- Texte visé : Projet de loi de finances pour 2026, n° 1906
- Stade de lecture : 1ère lecture (1ère assemblée saisie)
- Examiné par : Assemblée nationale (séance publique)
L’article 244 quater B du code général des impôts est complété par un VII ainsi rédigé :
« VII. – Lorsqu’une société bénéficie du crédit d’impôt mentionné au I, celle-ci s’engage à ne pas baisser ses dépenses de personnel mentionnées au b du II. pendant deux années. Dans le cas contraire, l’État exige le remboursement du présent crédit d’impôt perçu. »
Par cet amendement de repli, le groupe LFI prévoit d’au moins conditionner l’octroi du CIR à l’engagement de la part des entreprises bénéficiaires de ne pas supprimer des postes consacrés à la recherche. En cas de non-respect, il sera exigé un remboursement du crédit d’impôt indument touché.
Le crédit d’impôt recherche (CIR) constitue la principale niche fiscale en France. Son coût, de l’ordre de 7,7 milliards d’euros, est supérieur au budget de la totalité du ministère de l’agriculture. Une telle niche ne peut décemment perdurer sans que l’Etat soit plus vigilant sur son utilisation.
Son efficacité est aujourd’hui faible, comme de nombreuses autres niches fiscales.
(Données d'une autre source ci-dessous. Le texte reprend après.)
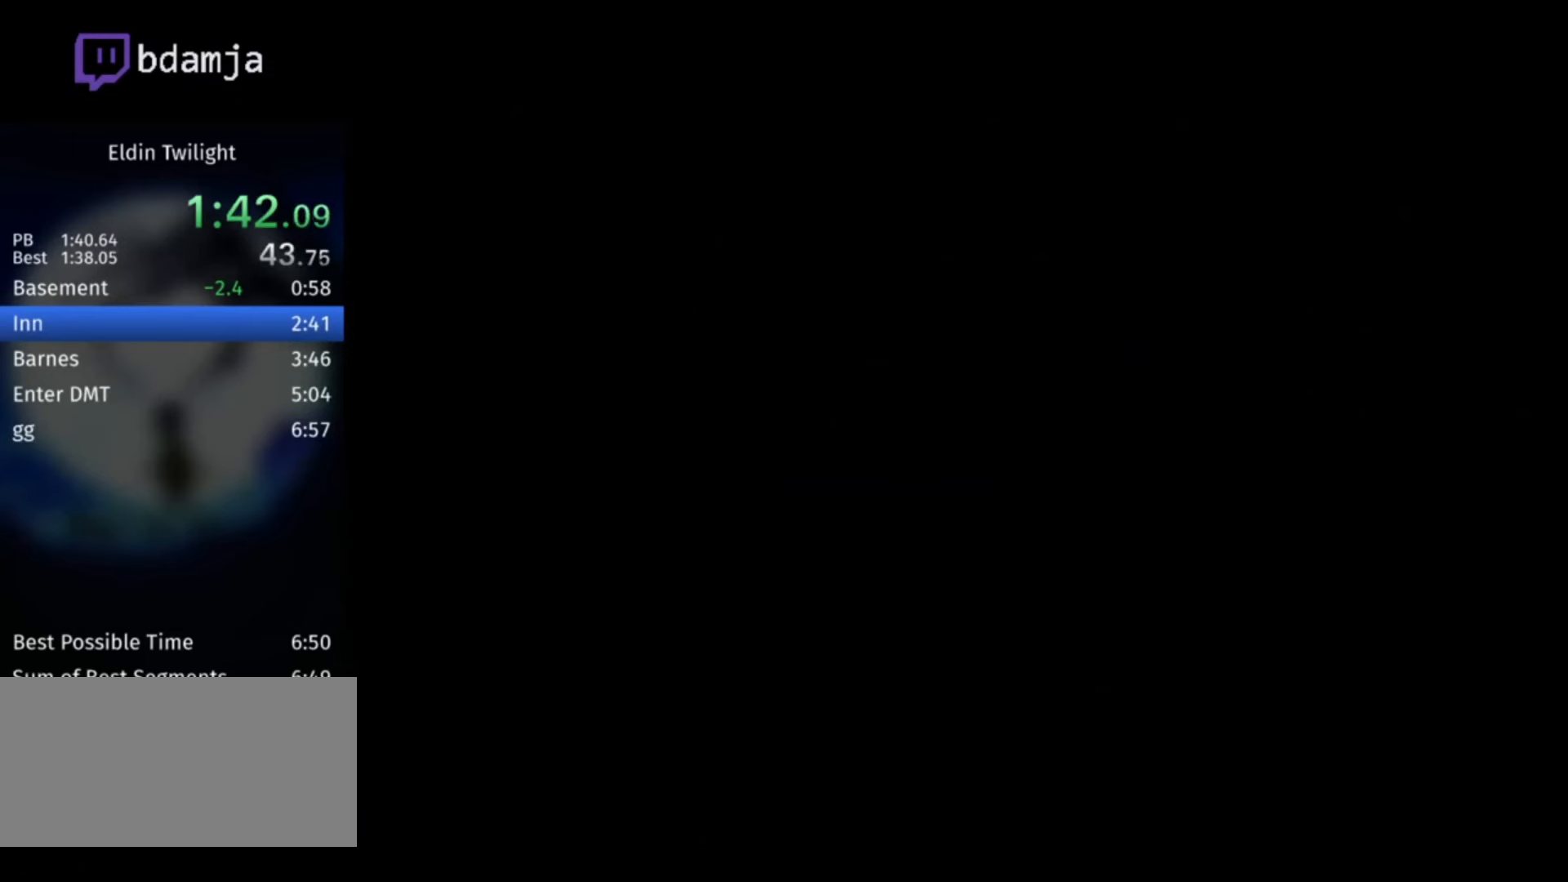
{"buttons": ["A"], "left_stick": "up-left", "right_stick": "center", "events": [[66, "A", "down"], [133, "A", "up"], [233, "A", "down"], [300, "A", "up"], [366, "A", "down"], [400, "A", "up"], [466, "A", "down"]]}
En effet, nous constatons, à la suite d’une note du Conseil d’analyse économique de septembre 2022, que le CIR bénéficie proportionnellement plus aux très grandes entreprises. Le CAE dénonce ainsi un « effet d’aubaine » du CIR qui subventionne des dépenses qui auraient été effectuées, même sans aide de l’État. Ainsi, le CIR ne parvient pas à atteindre son premier objectif : celui de stimuler la R&D privée. Malgré une aide publique plus importante que dans les autres pays, les dépenses en R&D du privé en France n’atteint que 1,44 % du PIB contre 1,72 % de PIB en moyenne des pays de l'OCDE.
D’autre part, cette niche n’est pas assortie d’engagements véritables. Une partie de ces entreprises utilise ce crédit d’impôt uniquement pour accroître leurs marges : certaines décident même de supprimer des postes au sein de leurs départements de recherche ! À titre d'exemple, Sanofi, qui avait perçu 1,3 milliard d'euros au titre du CIR entre 2011 et 2021, a annoncé en pleine pandémie mondiale, un plan de licenciement de 1700 employés, dont 1000 en France, parmi lesquels 400 chercheuses et chercheurs. Sans action de la part du législateur, cette histoire est vouée à se répéter et s’amplifier : ce même Sanofi, qui a encore touchés quelque 300 millions d’euros de crédit d’impôts recherche en 2022 et 2024, licencie 330 postes en France dans la R&D. Pourtant, l’entreprise est loin d’être dans le rouge, et dégage un bénéfice net de 8, 91 milliards d’euros en 2024 ! Les dépenses de personnel pouvant représenter jusqu’à 80 % de l’assiette annuelle du CIR, il paraît pertinent sur le plan économique que les entreprises bénéficiaires de cette niche fiscale s’engagent à des contreparties en matière d’emploi.
La situation est doublement dramatique : dramatiques en premier lieu pour les personnes qui perdent leur emploi, et dramatique pour nos politiques publiques, qui abondent généreusement les grands groupes bénéficiaires au lieu d’investir dans la lutte contre la pauvreté et contre le réchauffement climatique. À quoi bon dilapider l’argent public en crédits d’impôts, si ces derniers viennent directement renforcer les bénéfices, et ne garantissent pas, a minima, le maintien de poste de recherche sur notre territoire ?
Cet amendement vise donc à subordonner l'accès au CIR au respect des objectifs ayant motivé sa mise en place par le législateur : le soutien à la recherche et à l’innovation. Pour s’assurer du respect de cet engagement, nous proposons un remboursement de l’intégralité du crédit d’impôt. Si les entreprises souhaitent licencier, la moindre des choses est de ne pas demander de généreux crédits d’impôts.